Ils ne mettront pas les pieds, ce matin, ni plus tard sans doute, à la Salle des Banquets de la Présidence de la République. Le Parti démocratique sénégalais et l'ensemble des partis membres de la «Coalition patriotique Booloo taxawu askan wi» ont en effet décidé de boycotter les concertations sur l'acte 3 de la décentralisation qui débutent aujourd'hui sous la présidence du chef de l'Etat. L'annonce émane d'un communiqué de presse rendu public hier par la Conférence des leaders de ladite coalition.

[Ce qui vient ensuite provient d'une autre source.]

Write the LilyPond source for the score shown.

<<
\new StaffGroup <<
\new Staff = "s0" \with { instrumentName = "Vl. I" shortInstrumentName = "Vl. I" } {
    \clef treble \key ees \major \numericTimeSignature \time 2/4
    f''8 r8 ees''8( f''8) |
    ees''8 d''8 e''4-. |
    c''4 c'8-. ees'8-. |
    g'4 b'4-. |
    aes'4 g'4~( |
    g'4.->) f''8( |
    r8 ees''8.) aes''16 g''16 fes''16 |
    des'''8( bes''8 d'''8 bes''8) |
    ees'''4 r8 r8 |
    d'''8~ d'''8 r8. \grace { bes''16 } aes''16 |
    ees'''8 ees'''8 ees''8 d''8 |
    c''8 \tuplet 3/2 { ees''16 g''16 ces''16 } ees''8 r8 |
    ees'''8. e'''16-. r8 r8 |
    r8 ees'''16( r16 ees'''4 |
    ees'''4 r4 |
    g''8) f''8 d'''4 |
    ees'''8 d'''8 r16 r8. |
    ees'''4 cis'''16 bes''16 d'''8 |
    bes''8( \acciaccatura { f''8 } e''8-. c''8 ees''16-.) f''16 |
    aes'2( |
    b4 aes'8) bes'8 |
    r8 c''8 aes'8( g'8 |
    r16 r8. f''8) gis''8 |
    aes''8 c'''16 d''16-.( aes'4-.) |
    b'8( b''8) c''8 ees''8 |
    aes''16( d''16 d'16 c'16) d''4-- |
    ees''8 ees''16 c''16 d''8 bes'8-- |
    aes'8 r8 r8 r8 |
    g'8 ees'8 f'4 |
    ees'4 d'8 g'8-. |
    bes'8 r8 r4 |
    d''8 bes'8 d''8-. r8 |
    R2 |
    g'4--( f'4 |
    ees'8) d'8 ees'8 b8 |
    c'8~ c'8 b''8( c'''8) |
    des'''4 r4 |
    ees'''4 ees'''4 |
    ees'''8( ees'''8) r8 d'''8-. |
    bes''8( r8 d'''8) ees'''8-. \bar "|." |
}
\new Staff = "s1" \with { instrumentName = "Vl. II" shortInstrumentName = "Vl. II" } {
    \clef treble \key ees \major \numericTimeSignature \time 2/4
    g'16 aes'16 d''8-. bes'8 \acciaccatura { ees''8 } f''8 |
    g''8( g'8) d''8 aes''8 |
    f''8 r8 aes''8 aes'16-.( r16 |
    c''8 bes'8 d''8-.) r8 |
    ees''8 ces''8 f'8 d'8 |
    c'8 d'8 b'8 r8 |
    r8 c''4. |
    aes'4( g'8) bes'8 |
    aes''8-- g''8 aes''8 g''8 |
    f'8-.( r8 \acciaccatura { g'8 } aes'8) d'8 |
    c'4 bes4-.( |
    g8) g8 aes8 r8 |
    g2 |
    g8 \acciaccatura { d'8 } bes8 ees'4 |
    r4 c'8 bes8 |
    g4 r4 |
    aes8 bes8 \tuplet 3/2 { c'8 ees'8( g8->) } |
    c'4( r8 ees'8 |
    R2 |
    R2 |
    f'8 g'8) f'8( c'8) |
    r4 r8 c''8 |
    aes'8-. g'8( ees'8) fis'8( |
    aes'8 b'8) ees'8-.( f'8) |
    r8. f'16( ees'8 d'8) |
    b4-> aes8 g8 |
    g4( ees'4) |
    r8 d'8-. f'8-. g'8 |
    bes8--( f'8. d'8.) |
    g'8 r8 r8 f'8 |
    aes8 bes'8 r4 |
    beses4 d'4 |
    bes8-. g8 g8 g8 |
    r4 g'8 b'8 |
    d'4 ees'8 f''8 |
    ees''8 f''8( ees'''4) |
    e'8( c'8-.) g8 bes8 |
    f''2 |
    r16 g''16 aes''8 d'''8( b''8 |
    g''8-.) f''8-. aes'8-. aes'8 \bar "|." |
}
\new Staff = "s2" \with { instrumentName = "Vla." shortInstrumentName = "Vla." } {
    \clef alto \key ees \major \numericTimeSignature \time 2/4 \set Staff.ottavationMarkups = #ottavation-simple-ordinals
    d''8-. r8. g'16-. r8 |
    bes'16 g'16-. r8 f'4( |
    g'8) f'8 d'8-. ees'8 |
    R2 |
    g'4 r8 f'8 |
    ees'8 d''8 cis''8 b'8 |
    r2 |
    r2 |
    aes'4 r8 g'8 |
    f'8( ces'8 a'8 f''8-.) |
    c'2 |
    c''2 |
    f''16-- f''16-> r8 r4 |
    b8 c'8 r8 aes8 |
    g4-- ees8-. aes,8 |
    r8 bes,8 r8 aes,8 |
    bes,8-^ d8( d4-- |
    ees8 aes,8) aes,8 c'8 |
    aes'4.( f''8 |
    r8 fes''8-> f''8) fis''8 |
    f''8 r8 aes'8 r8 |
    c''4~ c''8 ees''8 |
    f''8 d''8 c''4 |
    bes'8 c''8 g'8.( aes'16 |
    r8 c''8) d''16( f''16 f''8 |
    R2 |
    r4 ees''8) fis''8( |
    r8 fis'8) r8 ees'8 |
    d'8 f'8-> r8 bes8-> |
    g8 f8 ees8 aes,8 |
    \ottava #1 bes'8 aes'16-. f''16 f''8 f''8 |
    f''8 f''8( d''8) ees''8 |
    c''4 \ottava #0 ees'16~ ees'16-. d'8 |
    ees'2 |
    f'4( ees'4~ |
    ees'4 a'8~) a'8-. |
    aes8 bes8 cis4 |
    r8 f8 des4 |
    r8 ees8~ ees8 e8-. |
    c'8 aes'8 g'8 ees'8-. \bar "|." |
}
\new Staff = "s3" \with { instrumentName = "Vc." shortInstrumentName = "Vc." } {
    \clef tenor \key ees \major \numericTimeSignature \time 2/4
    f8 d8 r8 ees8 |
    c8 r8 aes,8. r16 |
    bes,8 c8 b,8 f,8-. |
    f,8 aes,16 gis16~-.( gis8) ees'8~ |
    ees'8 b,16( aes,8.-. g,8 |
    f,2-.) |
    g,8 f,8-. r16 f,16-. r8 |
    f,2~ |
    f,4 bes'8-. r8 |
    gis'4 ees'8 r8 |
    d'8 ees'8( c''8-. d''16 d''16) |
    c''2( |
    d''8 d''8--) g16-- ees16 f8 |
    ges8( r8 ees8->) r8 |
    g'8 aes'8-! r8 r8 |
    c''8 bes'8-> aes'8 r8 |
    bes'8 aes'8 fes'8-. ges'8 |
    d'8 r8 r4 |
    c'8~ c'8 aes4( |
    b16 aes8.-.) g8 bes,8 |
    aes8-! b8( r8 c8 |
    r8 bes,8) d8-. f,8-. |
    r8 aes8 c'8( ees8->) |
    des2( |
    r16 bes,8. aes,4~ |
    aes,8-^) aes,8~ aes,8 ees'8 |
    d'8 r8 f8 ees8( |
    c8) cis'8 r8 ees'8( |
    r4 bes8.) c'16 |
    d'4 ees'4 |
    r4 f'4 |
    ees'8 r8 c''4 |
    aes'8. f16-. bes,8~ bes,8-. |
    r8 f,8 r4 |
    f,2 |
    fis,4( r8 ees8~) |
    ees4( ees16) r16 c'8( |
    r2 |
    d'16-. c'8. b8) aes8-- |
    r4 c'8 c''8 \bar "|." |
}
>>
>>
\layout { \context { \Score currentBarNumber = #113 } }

Certains de ses membres ayant été invités ce week-end par le ministre de l'Intérieur «pour une rencontre avec le président de la République mardi 22 octobre 2013 à 16 heures», la coalition d'opposition livre un certain nombre de clarifications. Pour elle, si le chef de l'Etat «veut rencontrer les partis de l'opposition, il doit leur adresser, en tant qu'institution, une correspondance à cet effet dûment signée de sa main», précise le communiqué. «Nous sommes d'autant plus fondés à nous étonner de cette démarche que (…) le Président Sall n'a jamais rencontré l'opposition en dépit des difficultés nombreuses et sérieuses que le pays a traversées et traverse encore.»

Deuxième niveau de clarification du Pds et alliés : «l'importance capitale que revêt la question de la décentralisation nous amène à nous interroger sur le caractère précipité de l'initiative.» Ensuite, poursuit le communiqué, «(...) aucun document n'accompagne la lettre du ministre de l'Intérieur pour permettre aux partis de s'imprégner de la position du gouvernement sur la décentralisation».

Rejetant cet «agenda unilatéral que le pouvoir imposerait sous le vocable de dialogue avec l'opposition», la coalition patriotique rappelle qu'elle aussi a ses «préoccupations qui sont, entre autres, celles liées aux libertés publiques et à l'Etat de droit sérieusement malmenés dans notre pays».

C'est pourquoi sa «conviction est faite que Macky Sall ne semble pas encore prêt à dialoguer avec l'opposition», d'où son choix de «poursuivre la lutte légitime» jusqu'à l'ouverture d'un «vrai dialogue franc et inclusif qui seul est à même de libérer les énergies du pays qui sont en dormance depuis si longtemps et dont les conséquences sur l'économie sont vécues par tous et partout».